Directions ▸
What is needed is an exact reproduction of the lines from the one that contains "2023年1月23日現在の価格" through the end of the data, both included and nothing else, with pictures omitted.

Data to use ▸

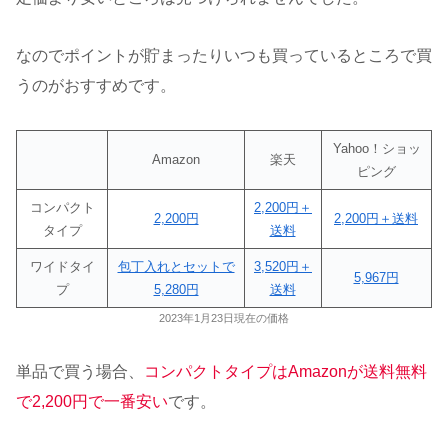
なのでポイントが貯まったりいつも買っているところで買
うのがおすすめです。
Yahoo！ショッ
Amazon
楽天
ピング
コンパクト
2,200円＋
2,200円
2,200円＋送料
タイプ
送料
ワイドタイ
包丁入れとセットで
3,520円＋
5,967円
プ
5,280円
送料
2023年1月23日現在の価格
単品で買う場合、
コンパクトタイプはAmazonが送料無料
で2,200円で一番安い
です。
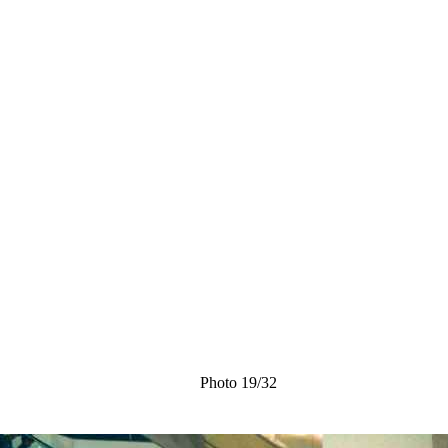
Photo 19/32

Written solution ▸
2023年1月23日現在の価格
単品で買う場合、
コンパクトタイプはAmazonが送料無料
で2,200円で一番安い
です。
Photo 19/32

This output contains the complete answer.